Kontext der Entscheidung

Das Urteil bestätigt die ständige Rechtsprechung aller Zivilsenate zu den Voraussetzungen eines Grundurteils. § 304 ZPO soll das Verfahren vereinfachen und verbilligen, indem eine Vorklärung des Anspruchs und deren Überprüfung im Instanzenzug ermöglicht und damit gegebenenfalls eine aufwendige Beweisaufnahme erspart wird. Dieser Funktion entsprechend setzt § 304 ZPO neben einem nach Grund und Höhe streitigen Anspruch  vor allem voraus, dass eine solche Trennung in Grund- und Betragsverfahren möglich ist. Diese Voraussetzung erfüllt nur ein auf die Zahlung von Geld oder die Leistung vertretbarer Sachen gerichteter Anspruch, der der Höhe nach summenmäßig bestimmt ist (std. Rspr., vgl nur: BGH, Urteil vom 19. Februar 1991 – X ZR 90/89 –, Rn. 6, mwN.). Ausnahmsweise kann ein Grundurteil über eine Feststellungsklage ergehen, wenn damit ein bestimmter Betrag in der Weise geltend gemacht wird, dass die Klage auch zu einem Ausspruch über die Höhe des Anspruchs führen soll (BGH, Urteil vom 27. Januar 2000 – IX ZR 45/98 –, Rn. 16, mwN.). Feststellungsklagen haben dann eine nach Grund und Betrag streitige Verpflichtung zum Gegenstand, wenn ein bestimmter Betrag in dem Sinne geltend gemacht wird, dass die Klage auch zu einem Ausspruch über die Höhe des Anspruchs führen soll. In einem solchen Ausnahmefall ist die Feststellungsklage in einer Weise beziffert, dass ein Grundurteil seinen Zweck erfüllen kann (BGH, Urteil vom 9. Juni 1994 – IX ZR 125/93 –, Rn. 11, mwN.). Voraussetzung eines Grundurteils ist dabei aber stets, dass der mit der Klage geltend gemachte Anspruch mit hoher Wahrscheinlichkeit in irgendeiner Höhe besteht (BGH, Urteil vom 27. Januar 2000 – IX ZR 45/98 –, Rn. 21, mwN.).

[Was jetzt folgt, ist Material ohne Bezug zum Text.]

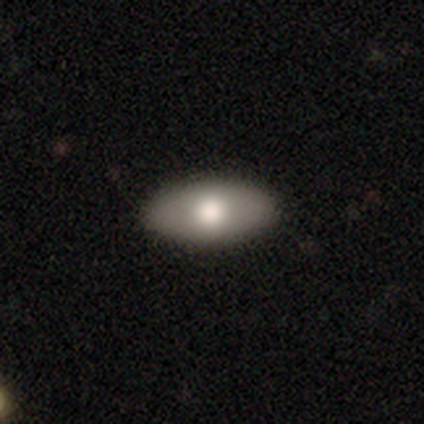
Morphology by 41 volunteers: type=smooth (83%); roundness=in between (91%); merging=none (89%).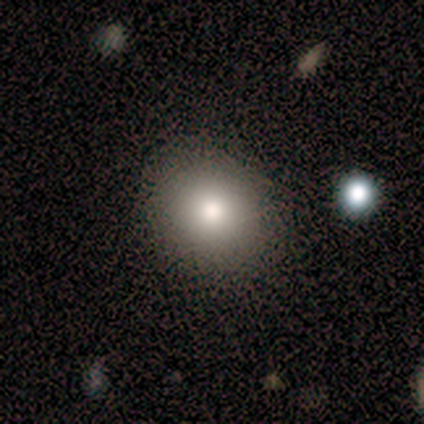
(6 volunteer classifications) Smooth or featured?
  - smooth: 83% *
  - featured or disk: 17%
  - star or artifact: 0%
How rounded?
  - round: 80% *
  - in between: 20%
  - cigar-shaped: 0%
Merging?
  - none: 100% *
  - minor disturbance: 0%
  - major disturbance: 0%
  - merger: 0%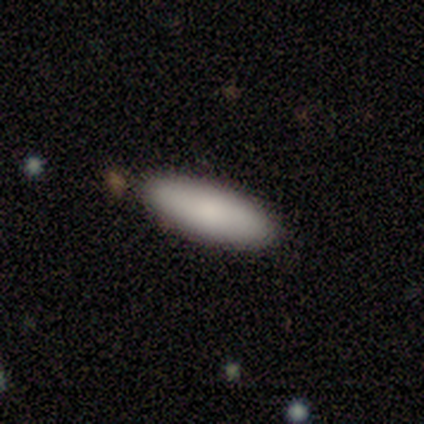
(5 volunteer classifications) smooth-or-featured: smooth: 80% | featured or disk: 20% | star or artifact: 0%
  how-rounded: cigar-shaped: 100% | round: 0% | in between: 0%
  merging: none: 80% | minor disturbance: 20% | major disturbance: 0% | merger: 0%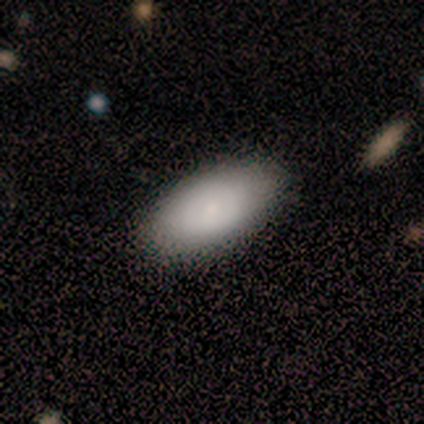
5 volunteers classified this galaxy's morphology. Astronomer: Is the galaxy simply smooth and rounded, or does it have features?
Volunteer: smooth — 60% (runner-up: featured or disk, 40%).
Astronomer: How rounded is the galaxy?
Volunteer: in between — 100%.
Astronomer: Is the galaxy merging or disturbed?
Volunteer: none — 100%.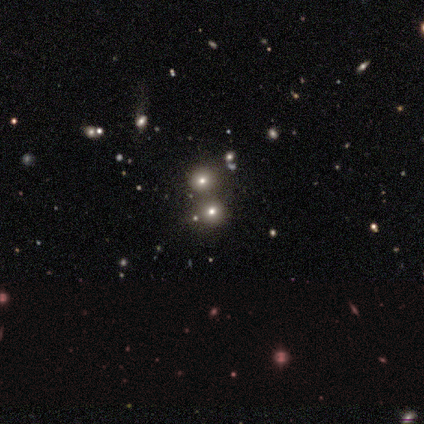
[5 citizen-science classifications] Smooth or featured? 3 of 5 (60%) said smooth. How rounded? 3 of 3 (100%) said round. Merging? 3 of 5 (60%) said merger.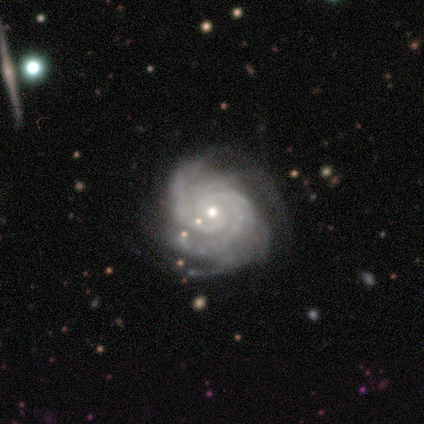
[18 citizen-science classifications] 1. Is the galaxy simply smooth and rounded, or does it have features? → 94% featured or disk, 6% star or artifact, 0% smooth.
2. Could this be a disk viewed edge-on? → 94% no, 6% yes.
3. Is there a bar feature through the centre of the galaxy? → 88% no, 6% strong, 6% weak.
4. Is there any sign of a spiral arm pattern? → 100% yes, 0% no.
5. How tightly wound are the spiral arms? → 100% tight, 0% medium, 0% loose.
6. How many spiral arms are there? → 31% 4, 25% 2, 19% 3, 19% more than 4, 6% can't tell, 0% 1.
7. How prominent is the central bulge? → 50% moderate, 44% small, 6% none, 0% dominant, 0% large.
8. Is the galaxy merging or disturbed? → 59% none, 41% minor disturbance, 0% major disturbance, 0% merger.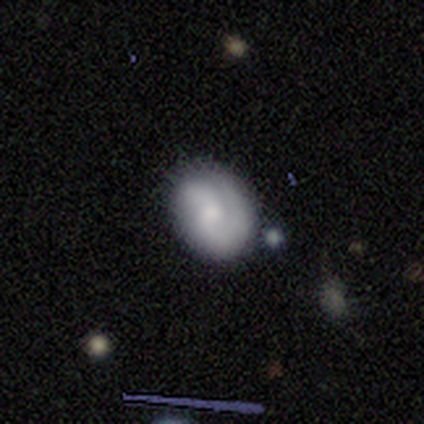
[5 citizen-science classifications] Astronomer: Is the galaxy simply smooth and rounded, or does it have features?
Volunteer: smooth — 60% (runner-up: featured or disk, 40%).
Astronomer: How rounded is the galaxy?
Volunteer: round — 100%.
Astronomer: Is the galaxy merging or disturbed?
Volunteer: none — 60% (runner-up: minor disturbance, 40%).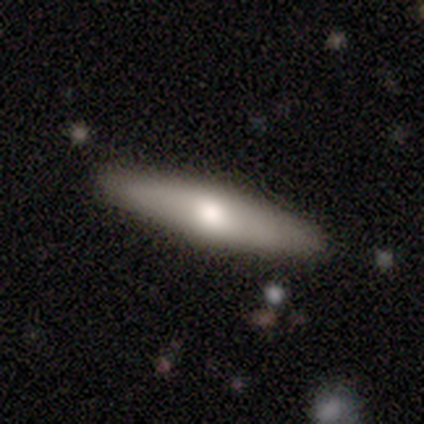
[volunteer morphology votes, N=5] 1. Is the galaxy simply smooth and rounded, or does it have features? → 60% smooth, 40% featured or disk, 0% star or artifact.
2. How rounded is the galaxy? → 67% cigar-shaped, 33% in between, 0% round.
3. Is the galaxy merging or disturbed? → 100% none, 0% minor disturbance, 0% major disturbance, 0% merger.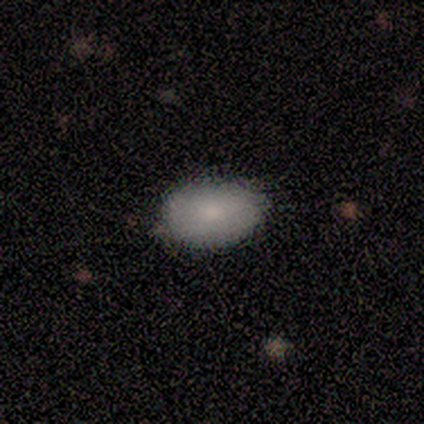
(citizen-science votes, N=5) Volunteers were most divided on "how rounded": in between: 80%, round: 20%, cigar-shaped: 0%. More confident: smooth or featured — smooth (100%); merging — none (80%).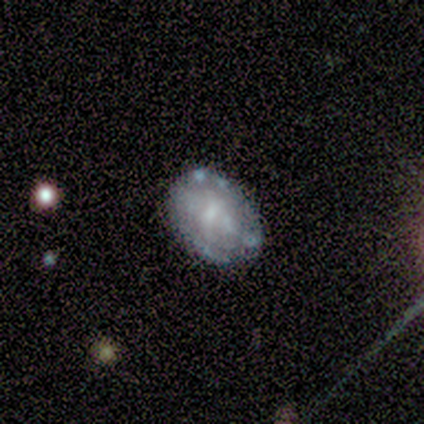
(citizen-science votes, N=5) Smooth or featured: featured or disk — 80% (smooth — 20%)
Edge-on disk: no — 100%
Bar: weak — 50% (tied with no — 50%)
Spiral arms: yes — 50% (tied with no — 50%)
Spiral winding: tight — 50% (tied with medium — 50%)
Spiral arm count: 2 — 50% (tied with can't tell — 50%)
Bulge size: moderate — 50% (tied with none — 50%)
Merging: none — 60% (minor disturbance — 20%)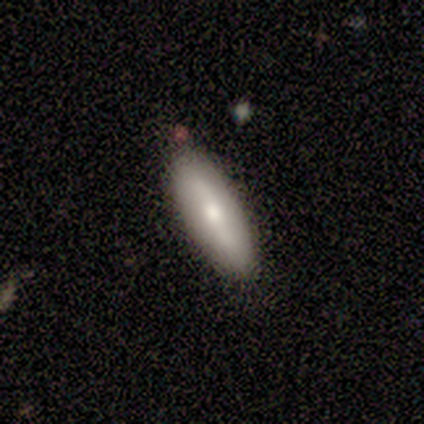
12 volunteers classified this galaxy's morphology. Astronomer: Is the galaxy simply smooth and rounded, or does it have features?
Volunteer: smooth — 58% (runner-up: featured or disk, 42%).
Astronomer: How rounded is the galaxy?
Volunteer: in between — 57% (runner-up: cigar-shaped, 43%).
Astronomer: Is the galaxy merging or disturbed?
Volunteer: none — 92%.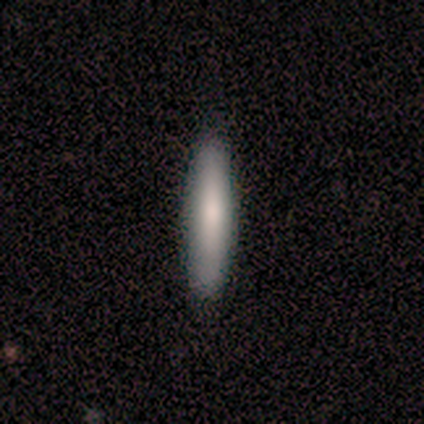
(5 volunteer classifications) Volunteers were most divided on "how rounded": cigar-shaped: 80%, in between: 20%, round: 0%. More confident: smooth or featured — smooth (100%); merging — none (100%).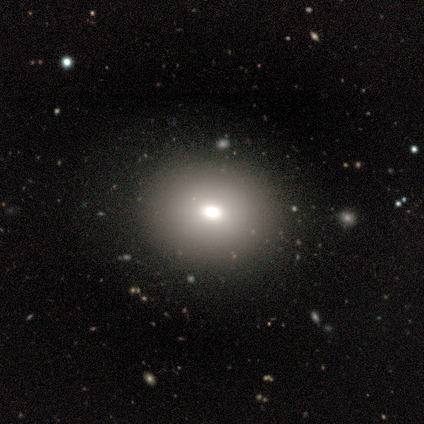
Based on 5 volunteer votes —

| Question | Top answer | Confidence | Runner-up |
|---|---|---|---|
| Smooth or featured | smooth | 60% | star or artifact (40%) |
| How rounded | in between | 67% | round (33%) |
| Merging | none | 100% | — |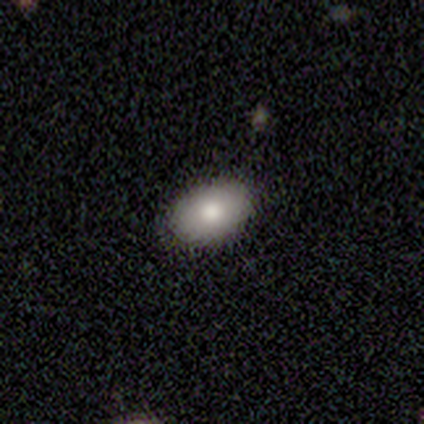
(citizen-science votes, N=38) A smooth galaxy with no disk features (82%) that is in between round and cigar-shaped (81%).

Vote fractions:
- Smooth or featured? smooth: 82% / featured or disk: 13% / star or artifact: 5%
- How rounded? in between: 81% / round: 13% / cigar-shaped: 6%
- Merging? none: 97% / minor disturbance: 3% / major disturbance: 0% / merger: 0%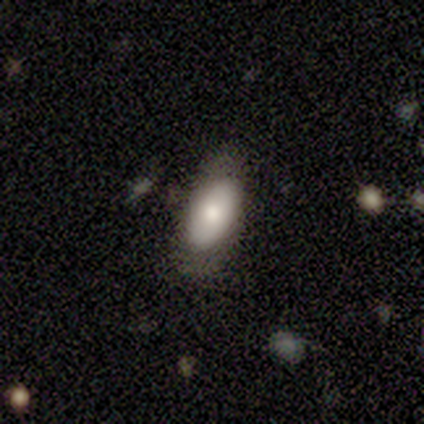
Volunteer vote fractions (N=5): Volunteers were most divided on "merging" (2-way tie): none: 50%, minor disturbance: 50%, major disturbance: 0%, merger: 0%. More confident: how rounded — in between (100%); smooth or featured — smooth (80%).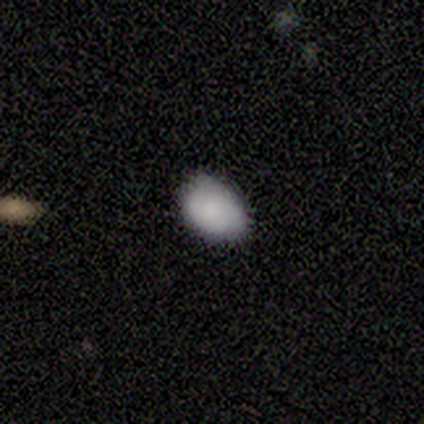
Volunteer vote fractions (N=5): This is clearly a smooth galaxy (100%). How rounded: clearly in between (100%). Merging: clearly none (80%).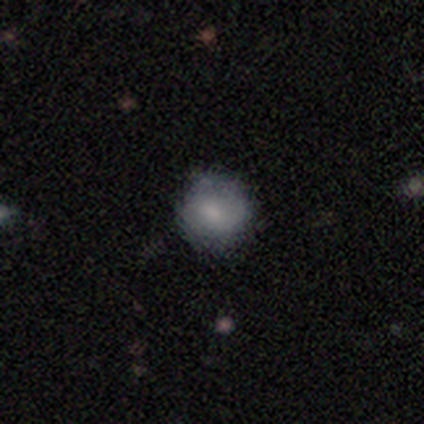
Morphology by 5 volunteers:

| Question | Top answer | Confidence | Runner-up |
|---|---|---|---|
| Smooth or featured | featured or disk | 80% | smooth (20%) |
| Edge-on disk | no | 100% | — |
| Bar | weak | 50% | tied: no (50%) |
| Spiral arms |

Auswirkungen für die Praxis

Die Nichtberücksichtigung eines erheblichen Beweisangebots, die im Prozessrecht keine Stütze hat, verstößt gegen Art. 103 Abs. 1 GG. Die Ablehnung eines Beweisantrags wegen Ungeeignetheit des Beweismittels kommt nur dann in Betracht, wenn es völlig ausgeschlossen erscheint, dass das Beweismittel zu dem Beweisthema sachdienliche Erkenntnisse erbringen kann. Insoweit ist größte Zurückhaltung geboten (BGH, Beschluss vom 12. September 2023 – VI ZR 371/21). Zwar kann ein erhebliches Beweisangebot außer Acht bleiben, wenn das Beweismittel ungeeignet ist, weil es im Einzelfall zur Beweisbehauptung erkennbar keine sachdienlichen Ergebnisse erbringen kann. Es muss jede Möglichkeit ausgeschlossen sein, dass der übergangene Beweisantrag Sachdienliches ergeben könnte. Insbesondere kommt eine Ablehnung eines Beweisantrags als ungeeignet nicht in Betracht, wenn dadurch ein noch nicht erhobener Beweis vorab gewürdigt wird, weil dies eine unzulässige Beweisantizipation darstellt (BGH, Beschluss vom 21. November 2019 – V ZR 101/19 –, Rn. 10). Sachverständigenbeweis wird durch die Bezeichnung der zu begutachtenden Punkte angetreten. Von der beweispflichtigen Partei wird keine wissenschaftliche (sachverständige) Substantiierung der unter Beweis gestellten Tatsachen verlangt. Es muss vielmehr nur das Ergebnis mitgeteilt werden, zu dem der Sachverständige kommen soll, nicht der Weg, auf dem dies geschieht (BGH, Beschluss vom 02. November 2021 – IX ZR 39/20 –, Rn. 12).